Neurology did not exist in France before Duchenne and although many medical historians regard Jean-Martin Charcot as the father of the discipline, Charcot owed much to Duchenne, often acknowledging him as "mon maître en neurologie" (my master in neurology).[1][2][3][4] The American neurologist Joseph Collins (1866–1950) wrote that Duchenne found neurology "a sprawling infant of unknown parentage which he succored to a lusty youth."[5] His greatest contributions were made in the myopathies that came to immortalize his name, Duchenne muscular dystrophy, Duchenne-Aran spinal muscular atrophy, Duchenne-Erb paralysis, Duchenne's disease (Tabes dorsalis), and Duchenne's paralysis (progressive bulbar palsy). He was the first clinician to practise muscle biopsy, with an invention he called "l'emporte-pièce" (Duchenne's trocar).[6] In 1855, he formalized the diagnostic principles of electrophysiology and introduced electrotherapy in a textbook titled De l'electrisation localisée et de son application à la physiologie, à la pathologie et à la thérapeutique.[7] A companion atlas to this work, the Album de photographies pathologiques, was the first neurology text illustrated by photographs. Duchenne's monograph, the Mécanisme de la physionomie humaine – also illustrated prominently by his photographs – was the first study on the physiology of emotion and was highly influential on Darwin's work on human evolution and emotional expression.[3]

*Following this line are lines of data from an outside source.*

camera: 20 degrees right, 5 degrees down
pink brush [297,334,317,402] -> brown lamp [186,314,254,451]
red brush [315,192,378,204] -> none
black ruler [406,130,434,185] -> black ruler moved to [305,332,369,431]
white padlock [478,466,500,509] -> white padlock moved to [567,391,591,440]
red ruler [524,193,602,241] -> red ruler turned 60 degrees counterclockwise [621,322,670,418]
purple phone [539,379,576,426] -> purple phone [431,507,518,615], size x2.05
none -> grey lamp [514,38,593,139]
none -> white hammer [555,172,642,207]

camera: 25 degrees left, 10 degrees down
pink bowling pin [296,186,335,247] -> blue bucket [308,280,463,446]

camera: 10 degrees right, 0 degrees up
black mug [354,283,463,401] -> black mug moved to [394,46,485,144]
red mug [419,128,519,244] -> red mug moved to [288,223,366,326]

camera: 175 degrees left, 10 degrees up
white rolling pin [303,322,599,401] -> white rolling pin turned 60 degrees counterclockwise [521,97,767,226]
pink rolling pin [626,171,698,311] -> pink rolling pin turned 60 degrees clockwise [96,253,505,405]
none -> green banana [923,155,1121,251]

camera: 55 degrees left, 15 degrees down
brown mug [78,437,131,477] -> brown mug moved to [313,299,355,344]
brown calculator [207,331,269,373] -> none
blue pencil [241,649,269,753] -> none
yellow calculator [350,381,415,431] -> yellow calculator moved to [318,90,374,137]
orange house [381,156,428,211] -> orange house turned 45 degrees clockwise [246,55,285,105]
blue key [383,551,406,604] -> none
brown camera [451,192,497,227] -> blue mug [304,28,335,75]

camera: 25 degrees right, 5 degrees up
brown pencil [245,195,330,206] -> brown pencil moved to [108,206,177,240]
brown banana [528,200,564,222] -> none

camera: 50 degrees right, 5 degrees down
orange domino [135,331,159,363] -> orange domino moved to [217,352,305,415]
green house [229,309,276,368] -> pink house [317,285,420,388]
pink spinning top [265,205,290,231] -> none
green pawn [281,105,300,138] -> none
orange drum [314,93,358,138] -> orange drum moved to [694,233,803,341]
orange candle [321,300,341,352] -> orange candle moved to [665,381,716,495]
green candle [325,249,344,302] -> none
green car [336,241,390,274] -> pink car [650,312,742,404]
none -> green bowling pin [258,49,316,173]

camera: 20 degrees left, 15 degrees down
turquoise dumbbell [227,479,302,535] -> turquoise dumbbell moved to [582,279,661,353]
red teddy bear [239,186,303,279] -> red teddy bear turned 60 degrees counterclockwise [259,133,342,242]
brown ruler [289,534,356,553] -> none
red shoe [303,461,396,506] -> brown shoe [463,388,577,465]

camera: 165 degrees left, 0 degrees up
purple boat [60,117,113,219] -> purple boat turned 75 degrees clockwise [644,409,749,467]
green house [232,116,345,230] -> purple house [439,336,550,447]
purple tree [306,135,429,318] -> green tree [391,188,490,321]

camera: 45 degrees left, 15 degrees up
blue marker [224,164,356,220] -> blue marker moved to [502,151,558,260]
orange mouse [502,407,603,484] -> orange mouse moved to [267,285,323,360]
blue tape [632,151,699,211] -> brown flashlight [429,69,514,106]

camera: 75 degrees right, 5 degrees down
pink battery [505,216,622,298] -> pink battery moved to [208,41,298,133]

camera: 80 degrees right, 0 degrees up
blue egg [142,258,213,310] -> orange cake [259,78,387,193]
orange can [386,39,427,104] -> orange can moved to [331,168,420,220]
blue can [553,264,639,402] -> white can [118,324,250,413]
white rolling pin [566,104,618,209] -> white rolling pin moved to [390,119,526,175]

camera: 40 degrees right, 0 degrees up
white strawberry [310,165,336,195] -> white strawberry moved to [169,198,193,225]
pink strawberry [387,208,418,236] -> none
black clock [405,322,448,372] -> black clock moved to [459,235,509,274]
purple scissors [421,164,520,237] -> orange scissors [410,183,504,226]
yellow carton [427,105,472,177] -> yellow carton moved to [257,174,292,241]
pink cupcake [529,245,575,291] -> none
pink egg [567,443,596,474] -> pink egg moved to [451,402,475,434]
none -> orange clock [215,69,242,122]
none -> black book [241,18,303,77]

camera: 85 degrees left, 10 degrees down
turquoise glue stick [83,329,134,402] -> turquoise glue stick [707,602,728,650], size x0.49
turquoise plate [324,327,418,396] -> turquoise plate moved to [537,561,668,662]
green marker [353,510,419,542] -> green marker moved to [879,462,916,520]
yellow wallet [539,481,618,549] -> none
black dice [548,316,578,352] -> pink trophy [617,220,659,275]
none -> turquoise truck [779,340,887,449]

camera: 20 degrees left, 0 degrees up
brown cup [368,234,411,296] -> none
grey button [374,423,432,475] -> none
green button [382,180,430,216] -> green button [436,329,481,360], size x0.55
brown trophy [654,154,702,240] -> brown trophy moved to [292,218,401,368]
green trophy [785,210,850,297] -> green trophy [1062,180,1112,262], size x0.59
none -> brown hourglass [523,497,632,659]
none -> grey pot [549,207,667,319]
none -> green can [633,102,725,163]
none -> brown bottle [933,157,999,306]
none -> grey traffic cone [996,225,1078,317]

Modem neurology is mainly of French extraction and derives from Duchenne, of Boulogne, through Charcot and his pupils.
In the first part of the century neurological works had been published by Cooke, Bell, Hall and others, but the first real advance in neurology did not come until the clinical experience of Romberg and Duchenne.
It must be emphasized that, before Duchenne, French neurology did not exist.